▸ What needs to be done
From the records below, extract all the text exactly and leave the images behind.

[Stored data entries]
════════════════════
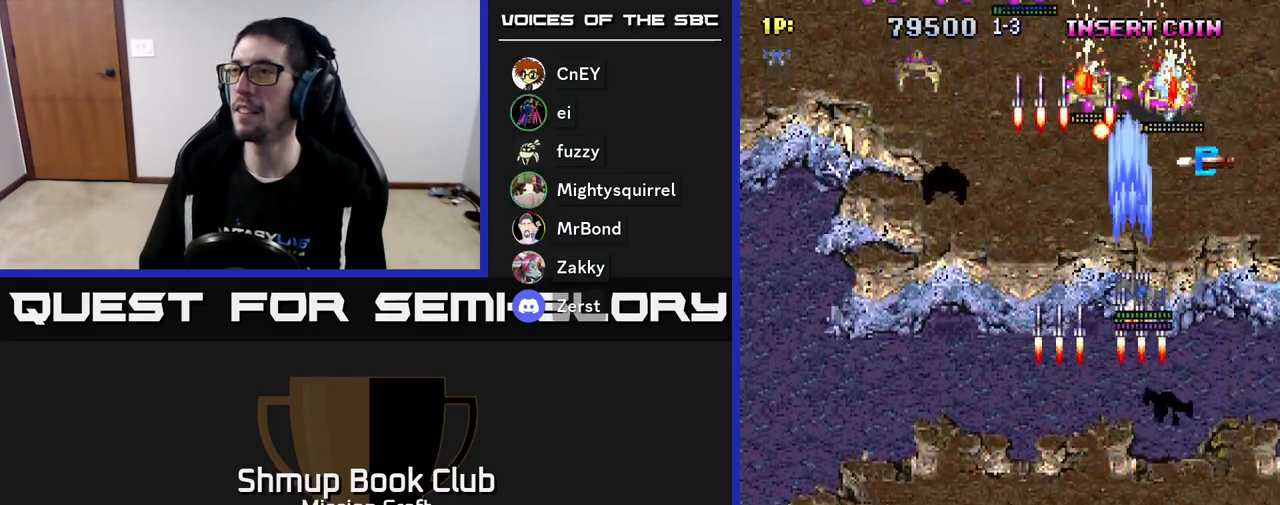
{"buttons": ["R2", "DPAD_LEFT"], "left_stick": "center", "events": [[283, "DPAD_RIGHT", "up"], [367, "DPAD_LEFT", "down"], [450, "DPAD_UP", "up"]]}
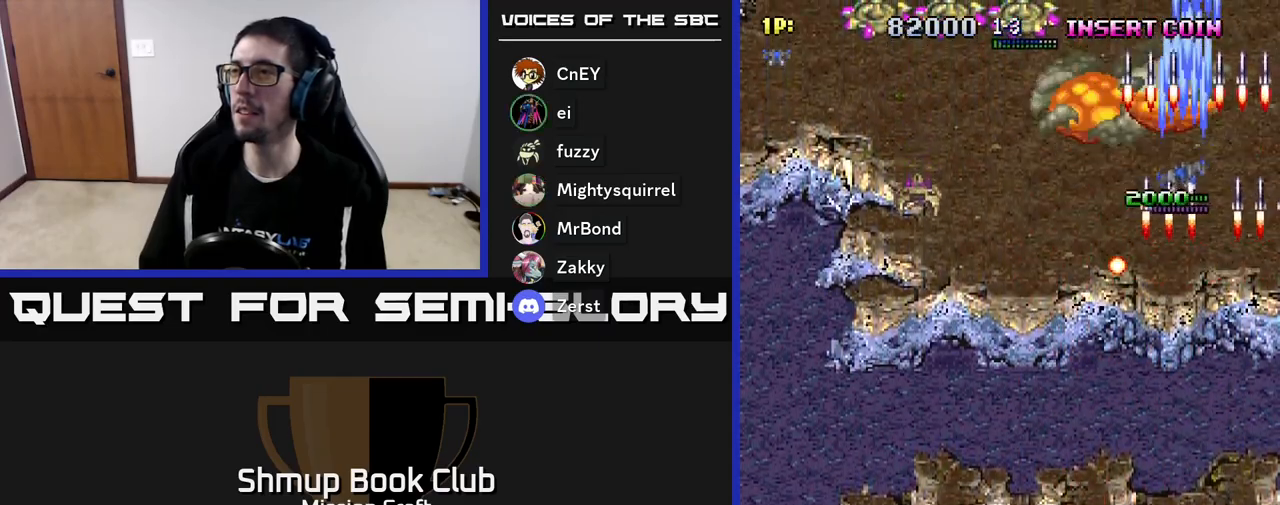
{"buttons": ["R2", "DPAD_DOWN", "DPAD_LEFT"], "left_stick": "center", "events": [[33, "DPAD_DOWN", "down"]]}
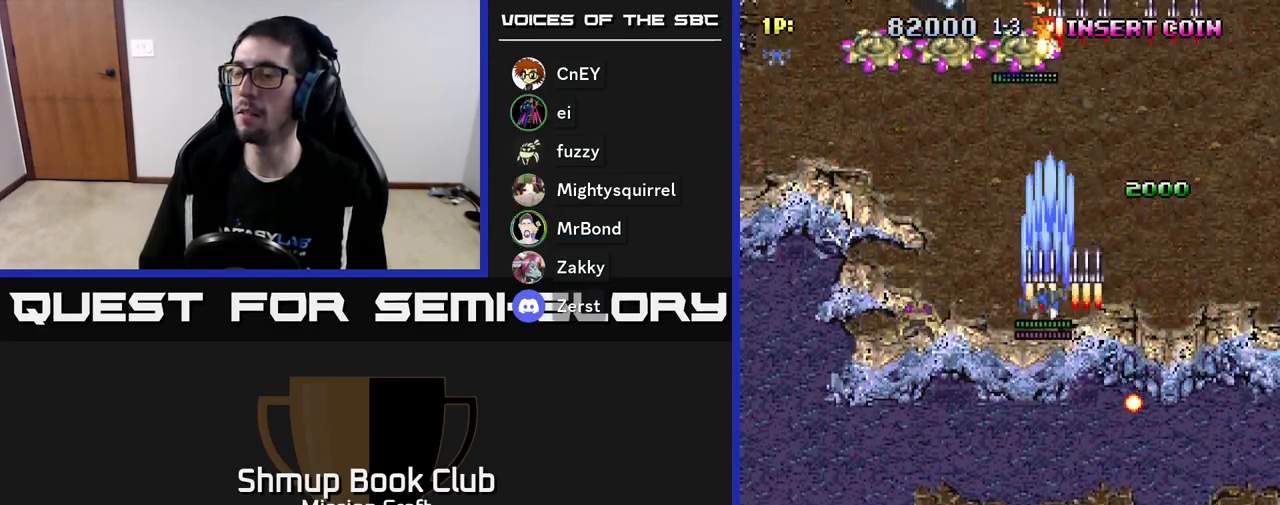
{"buttons": ["R2", "DPAD_DOWN"], "left_stick": "center", "events": [[67, "DPAD_LEFT", "up"], [250, "DPAD_LEFT", "down"], [350, "DPAD_LEFT", "up"]]}
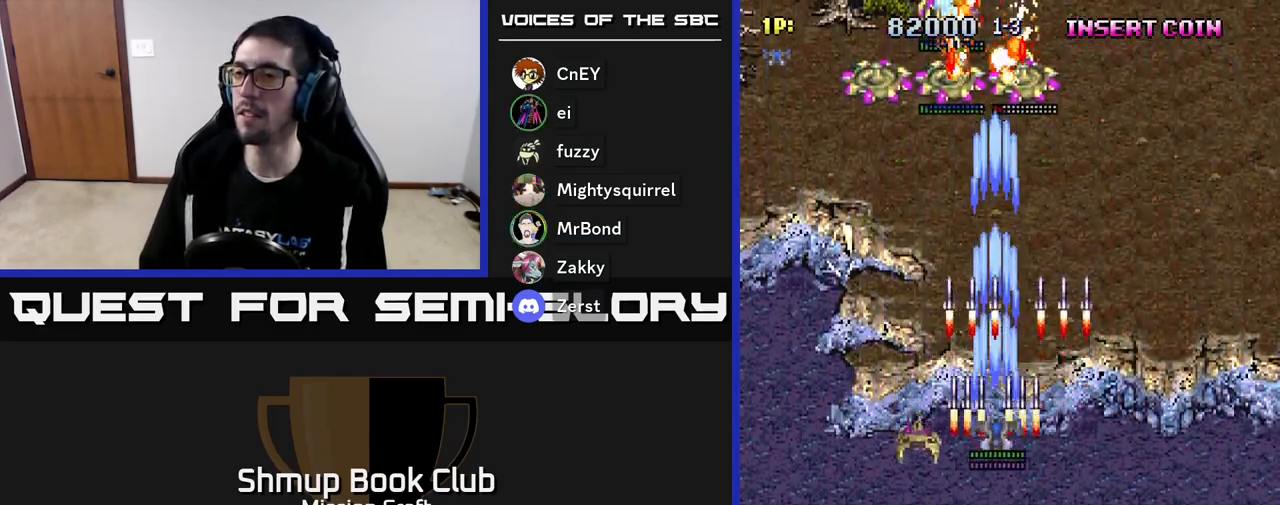
{"buttons": ["R2", "DPAD_DOWN"], "left_stick": "center", "events": []}
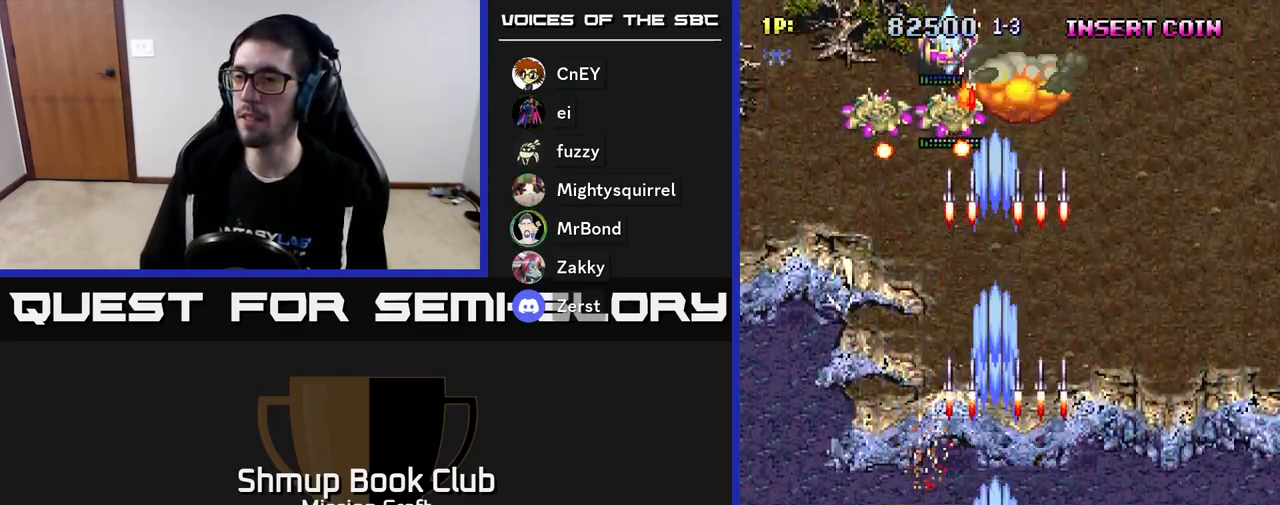
{"buttons": ["R2", "DPAD_UP", "DPAD_LEFT"], "left_stick": "center", "events": [[250, "DPAD_DOWN", "up"], [250, "DPAD_LEFT", "down"], [317, "DPAD_UP", "down"]]}
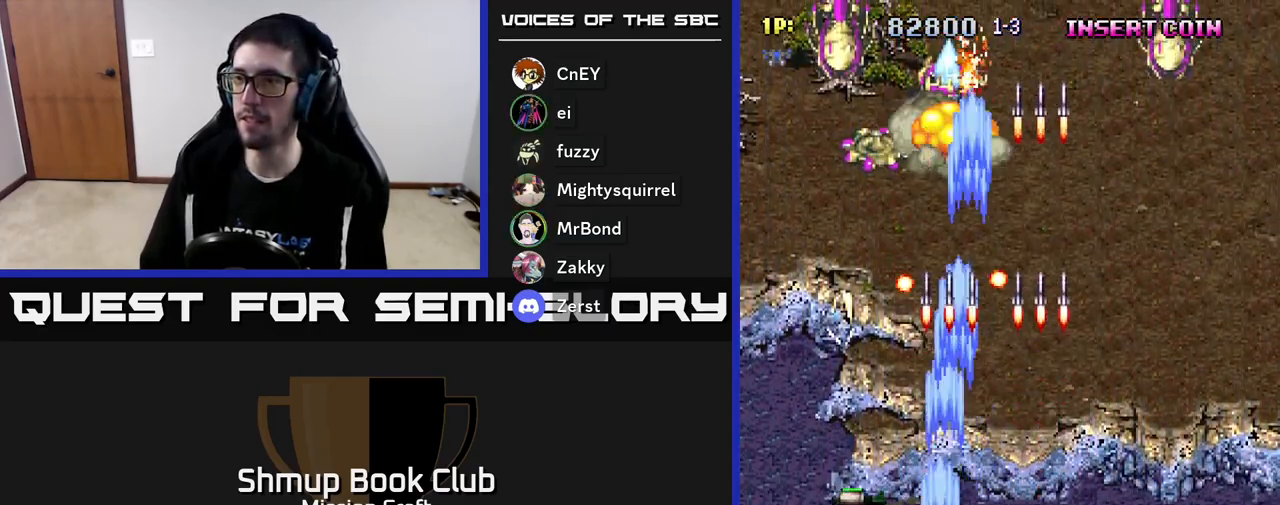
{"buttons": ["R2", "DPAD_UP"], "left_stick": "center", "events": [[467, "DPAD_LEFT", "up"]]}
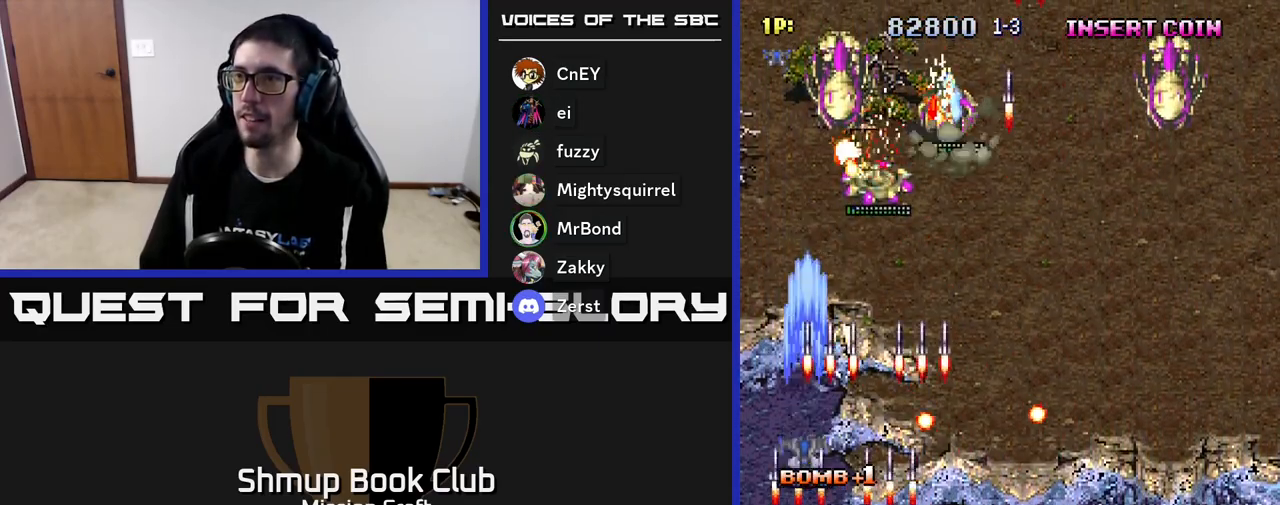
{"buttons": ["R2", "DPAD_UP"], "left_stick": "center", "events": [[200, "DPAD_RIGHT", "down"], [433, "DPAD_RIGHT", "up"]]}
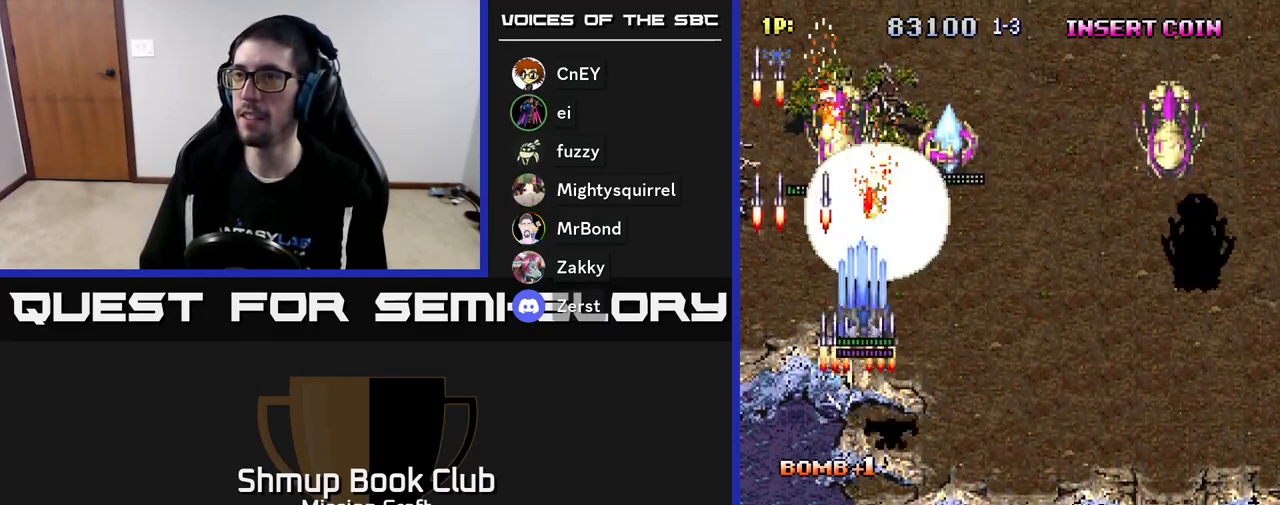
{"buttons": ["R2", "DPAD_DOWN", "DPAD_RIGHT"], "left_stick": "center", "events": [[67, "DPAD_UP", "up"], [100, "DPAD_DOWN", "down"], [417, "DPAD_RIGHT", "down"]]}
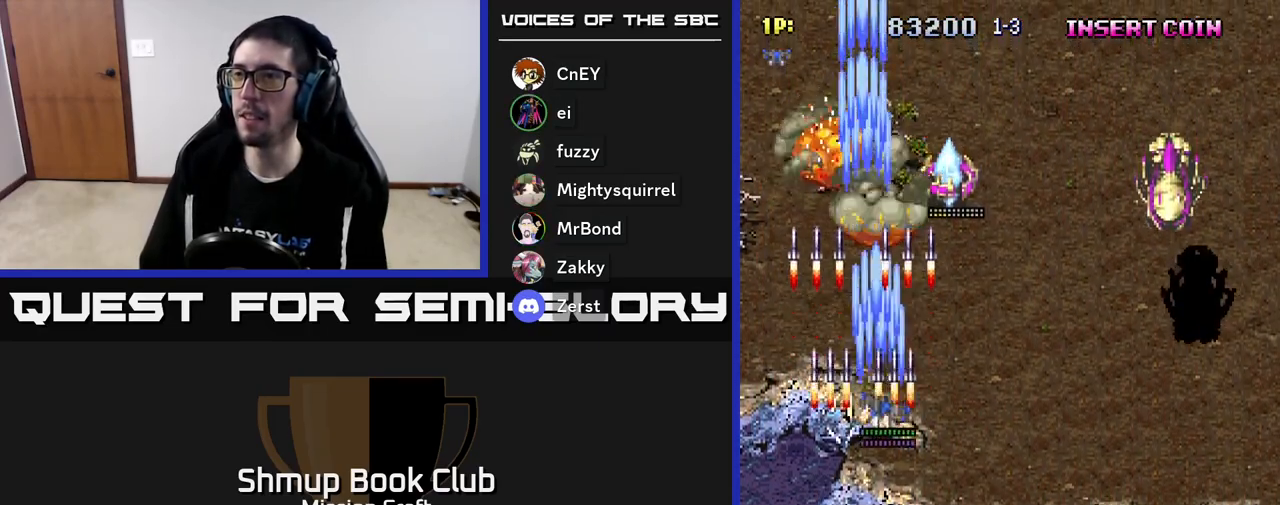
{"buttons": ["R2", "DPAD_RIGHT"], "left_stick": "center", "events": [[83, "DPAD_DOWN", "up"]]}
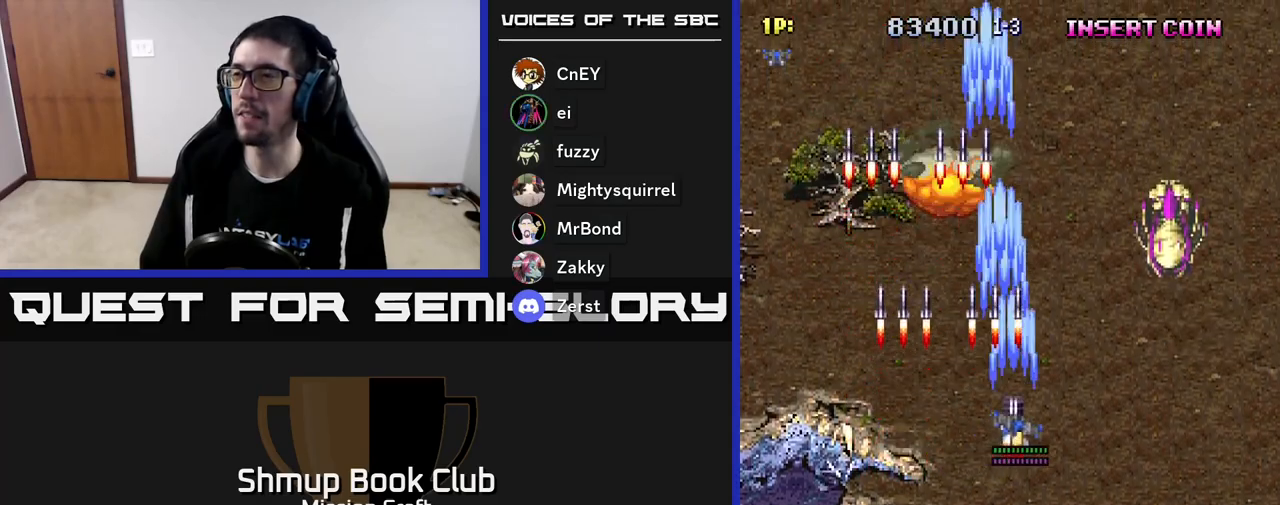
{"buttons": ["R2", "DPAD_DOWN", "DPAD_RIGHT"], "left_stick": "center", "events": [[483, "DPAD_DOWN", "down"]]}
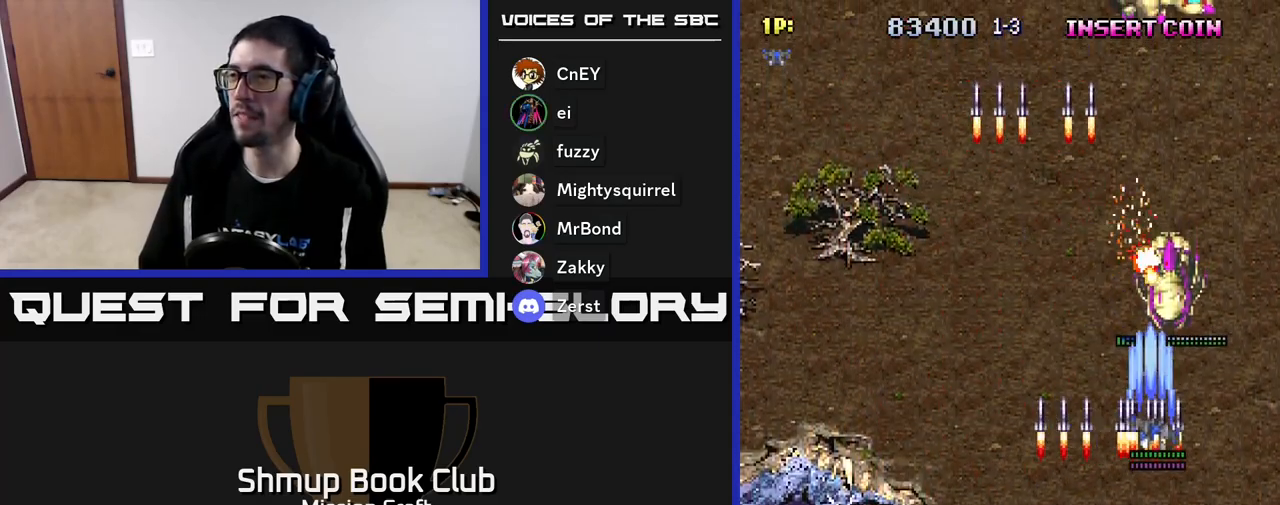
{"buttons": ["R2", "DPAD_DOWN"], "left_stick": "center", "events": [[33, "DPAD_RIGHT", "up"]]}
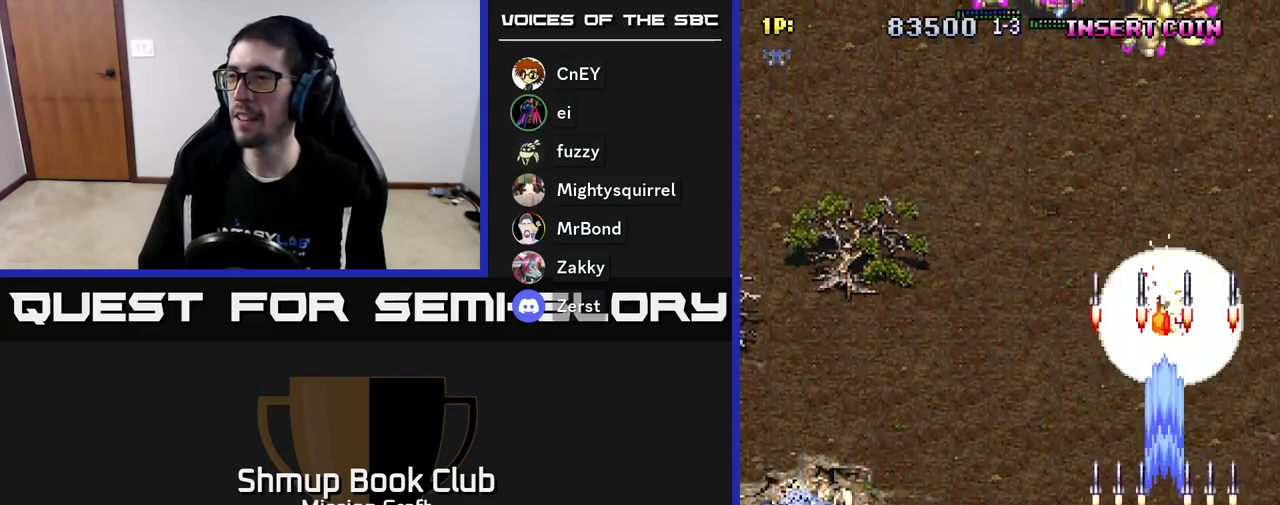
{"buttons": ["R2", "DPAD_UP"], "left_stick": "center", "events": [[83, "DPAD_DOWN", "up"], [117, "DPAD_UP", "down"]]}
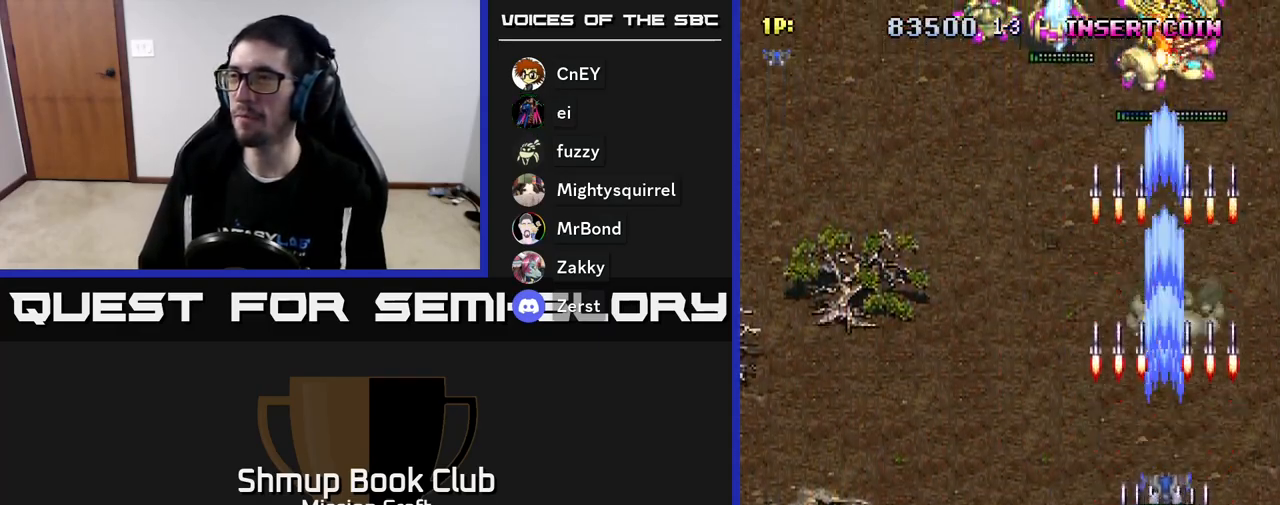
{"buttons": ["R2", "DPAD_LEFT"], "left_stick": "center", "events": [[467, "DPAD_LEFT", "down"], [483, "DPAD_UP", "up"]]}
════════════════════
▸ Finished exercise
{"buttons": ["R2", "DPAD_LEFT"], "left_stick": "center", "events": [[283, "DPAD_RIGHT", "up"], [367, "DPAD_LEFT", "down"], [450, "DPAD_UP", "up"]]}
{"buttons": ["R2", "DPAD_DOWN", "DPAD_LEFT"], "left_stick": "center", "events": [[33, "DPAD_DOWN", "down"]]}
{"buttons": ["R2", "DPAD_DOWN"], "left_stick": "center", "events": [[67, "DPAD_LEFT", "up"], [250, "DPAD_LEFT", "down"], [350, "DPAD_LEFT", "up"]]}
{"buttons": ["R2", "DPAD_DOWN"], "left_stick": "center", "events": []}
{"buttons": ["R2", "DPAD_UP", "DPAD_LEFT"], "left_stick": "center", "events": [[250, "DPAD_DOWN", "up"], [250, "DPAD_LEFT", "down"], [317, "DPAD_UP", "down"]]}
{"buttons": ["R2", "DPAD_UP"], "left_stick": "center", "events": [[467, "DPAD_LEFT", "up"]]}
{"buttons": ["R2", "DPAD_UP"], "left_stick": "center", "events": [[200, "DPAD_RIGHT", "down"], [433, "DPAD_RIGHT", "up"]]}
{"buttons": ["R2", "DPAD_DOWN", "DPAD_RIGHT"], "left_stick": "center", "events": [[67, "DPAD_UP", "up"], [100, "DPAD_DOWN", "down"], [417, "DPAD_RIGHT", "down"]]}
{"buttons": ["R2", "DPAD_RIGHT"], "left_stick": "center", "events": [[83, "DPAD_DOWN", "up"]]}
{"buttons": ["R2", "DPAD_DOWN", "DPAD_RIGHT"], "left_stick": "center", "events": [[483, "DPAD_DOWN", "down"]]}
{"buttons": ["R2", "DPAD_DOWN"], "left_stick": "center", "events": [[33, "DPAD_RIGHT", "up"]]}
{"buttons": ["R2", "DPAD_UP"], "left_stick": "center", "events": [[83, "DPAD_DOWN", "up"], [117, "DPAD_UP", "down"]]}
{"buttons": ["R2", "DPAD_LEFT"], "left_stick": "center", "events": [[467, "DPAD_LEFT", "down"], [483, "DPAD_UP", "up"]]}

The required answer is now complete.